Collected data:

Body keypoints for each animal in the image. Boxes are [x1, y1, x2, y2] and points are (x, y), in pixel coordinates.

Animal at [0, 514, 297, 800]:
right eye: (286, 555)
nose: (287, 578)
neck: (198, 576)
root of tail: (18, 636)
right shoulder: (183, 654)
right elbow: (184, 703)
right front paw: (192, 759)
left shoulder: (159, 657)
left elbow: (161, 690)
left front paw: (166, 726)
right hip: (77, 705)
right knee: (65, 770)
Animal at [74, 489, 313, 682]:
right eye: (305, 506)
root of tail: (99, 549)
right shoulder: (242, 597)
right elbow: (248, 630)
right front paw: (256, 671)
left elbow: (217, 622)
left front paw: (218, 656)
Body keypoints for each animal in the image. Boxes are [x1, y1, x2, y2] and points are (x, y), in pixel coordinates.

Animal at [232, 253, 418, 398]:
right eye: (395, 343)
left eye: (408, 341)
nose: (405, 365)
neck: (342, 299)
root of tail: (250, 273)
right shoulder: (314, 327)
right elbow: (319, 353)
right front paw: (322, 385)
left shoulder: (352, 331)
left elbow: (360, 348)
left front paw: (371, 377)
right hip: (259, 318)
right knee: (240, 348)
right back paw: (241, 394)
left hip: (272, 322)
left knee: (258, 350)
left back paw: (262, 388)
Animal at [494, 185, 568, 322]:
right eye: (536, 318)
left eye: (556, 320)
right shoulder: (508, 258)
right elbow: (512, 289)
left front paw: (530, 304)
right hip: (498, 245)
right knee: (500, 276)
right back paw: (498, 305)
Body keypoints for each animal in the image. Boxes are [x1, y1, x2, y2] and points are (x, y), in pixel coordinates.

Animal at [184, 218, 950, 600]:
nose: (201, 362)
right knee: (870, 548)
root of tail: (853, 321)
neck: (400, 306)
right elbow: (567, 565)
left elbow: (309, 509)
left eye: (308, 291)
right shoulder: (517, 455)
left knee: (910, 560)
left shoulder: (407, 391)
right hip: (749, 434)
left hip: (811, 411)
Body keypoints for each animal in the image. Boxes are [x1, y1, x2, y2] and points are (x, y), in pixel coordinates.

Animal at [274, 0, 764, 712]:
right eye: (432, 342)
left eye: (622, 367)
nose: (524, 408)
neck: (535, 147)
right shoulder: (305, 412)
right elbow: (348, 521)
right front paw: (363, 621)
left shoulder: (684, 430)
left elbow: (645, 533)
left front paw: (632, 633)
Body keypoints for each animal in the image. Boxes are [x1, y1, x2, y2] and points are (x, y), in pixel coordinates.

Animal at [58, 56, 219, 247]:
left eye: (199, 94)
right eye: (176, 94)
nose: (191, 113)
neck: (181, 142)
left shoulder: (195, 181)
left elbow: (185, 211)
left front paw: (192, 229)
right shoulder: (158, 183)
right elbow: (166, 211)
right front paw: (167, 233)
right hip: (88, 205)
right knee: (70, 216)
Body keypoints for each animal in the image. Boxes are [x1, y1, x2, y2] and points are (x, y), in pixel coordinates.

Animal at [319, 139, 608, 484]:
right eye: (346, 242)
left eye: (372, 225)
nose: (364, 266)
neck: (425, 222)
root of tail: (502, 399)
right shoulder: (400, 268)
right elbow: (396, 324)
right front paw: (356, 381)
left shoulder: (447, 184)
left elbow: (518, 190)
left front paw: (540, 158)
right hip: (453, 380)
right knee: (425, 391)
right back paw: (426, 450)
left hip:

--

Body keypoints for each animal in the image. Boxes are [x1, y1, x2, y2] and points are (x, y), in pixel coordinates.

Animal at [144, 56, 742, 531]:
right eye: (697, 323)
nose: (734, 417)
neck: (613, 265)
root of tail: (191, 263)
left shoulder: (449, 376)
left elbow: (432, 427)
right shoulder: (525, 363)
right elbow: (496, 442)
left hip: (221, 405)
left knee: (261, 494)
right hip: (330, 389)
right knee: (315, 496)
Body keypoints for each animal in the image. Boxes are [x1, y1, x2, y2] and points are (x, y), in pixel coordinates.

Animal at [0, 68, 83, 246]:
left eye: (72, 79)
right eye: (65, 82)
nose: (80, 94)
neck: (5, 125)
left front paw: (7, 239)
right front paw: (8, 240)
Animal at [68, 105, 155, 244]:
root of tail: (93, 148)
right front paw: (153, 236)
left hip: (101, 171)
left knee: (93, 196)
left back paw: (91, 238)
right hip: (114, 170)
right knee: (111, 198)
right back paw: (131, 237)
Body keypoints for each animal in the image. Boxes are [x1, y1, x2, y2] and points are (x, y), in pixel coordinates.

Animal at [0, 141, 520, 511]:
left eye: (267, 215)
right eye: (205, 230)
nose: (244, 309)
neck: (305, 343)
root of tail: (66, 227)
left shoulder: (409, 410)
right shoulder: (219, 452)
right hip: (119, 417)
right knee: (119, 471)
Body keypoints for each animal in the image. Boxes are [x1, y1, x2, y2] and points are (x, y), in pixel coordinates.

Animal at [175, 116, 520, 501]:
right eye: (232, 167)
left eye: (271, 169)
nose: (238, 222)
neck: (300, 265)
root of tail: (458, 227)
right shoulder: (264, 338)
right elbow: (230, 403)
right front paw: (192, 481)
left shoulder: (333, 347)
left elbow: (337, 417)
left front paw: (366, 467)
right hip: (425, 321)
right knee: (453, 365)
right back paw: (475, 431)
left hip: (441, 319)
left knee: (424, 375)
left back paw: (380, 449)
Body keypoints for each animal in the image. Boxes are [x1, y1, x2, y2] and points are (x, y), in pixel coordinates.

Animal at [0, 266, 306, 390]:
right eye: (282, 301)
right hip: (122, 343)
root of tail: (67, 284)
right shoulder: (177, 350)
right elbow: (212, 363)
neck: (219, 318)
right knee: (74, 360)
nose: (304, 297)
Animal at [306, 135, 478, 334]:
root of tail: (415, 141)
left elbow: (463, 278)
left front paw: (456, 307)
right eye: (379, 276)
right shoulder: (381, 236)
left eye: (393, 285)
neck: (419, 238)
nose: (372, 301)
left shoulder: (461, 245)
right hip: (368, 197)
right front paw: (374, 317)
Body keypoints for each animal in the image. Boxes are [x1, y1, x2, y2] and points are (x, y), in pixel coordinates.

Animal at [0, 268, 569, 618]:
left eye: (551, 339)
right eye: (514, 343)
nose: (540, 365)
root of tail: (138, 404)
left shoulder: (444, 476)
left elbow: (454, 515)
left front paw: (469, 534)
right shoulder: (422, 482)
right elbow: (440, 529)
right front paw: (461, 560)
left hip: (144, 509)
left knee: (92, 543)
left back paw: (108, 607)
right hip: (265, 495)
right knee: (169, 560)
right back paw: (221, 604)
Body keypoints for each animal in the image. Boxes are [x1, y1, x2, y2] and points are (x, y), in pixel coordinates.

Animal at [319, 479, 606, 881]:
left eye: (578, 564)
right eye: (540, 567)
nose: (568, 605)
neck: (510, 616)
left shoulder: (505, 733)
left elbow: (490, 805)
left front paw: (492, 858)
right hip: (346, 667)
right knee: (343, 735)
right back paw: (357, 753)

Task details:
Every line that contains "back" should be copied out of the data.

Written solution:
right back paw: (241, 394)
left back paw: (262, 388)
right back paw: (498, 305)
right back paw: (426, 450)
left back paw: (91, 238)
right back paw: (131, 237)
right back paw: (475, 431)
left back paw: (380, 449)
left back paw: (108, 607)
right back paw: (221, 604)
right back paw: (357, 753)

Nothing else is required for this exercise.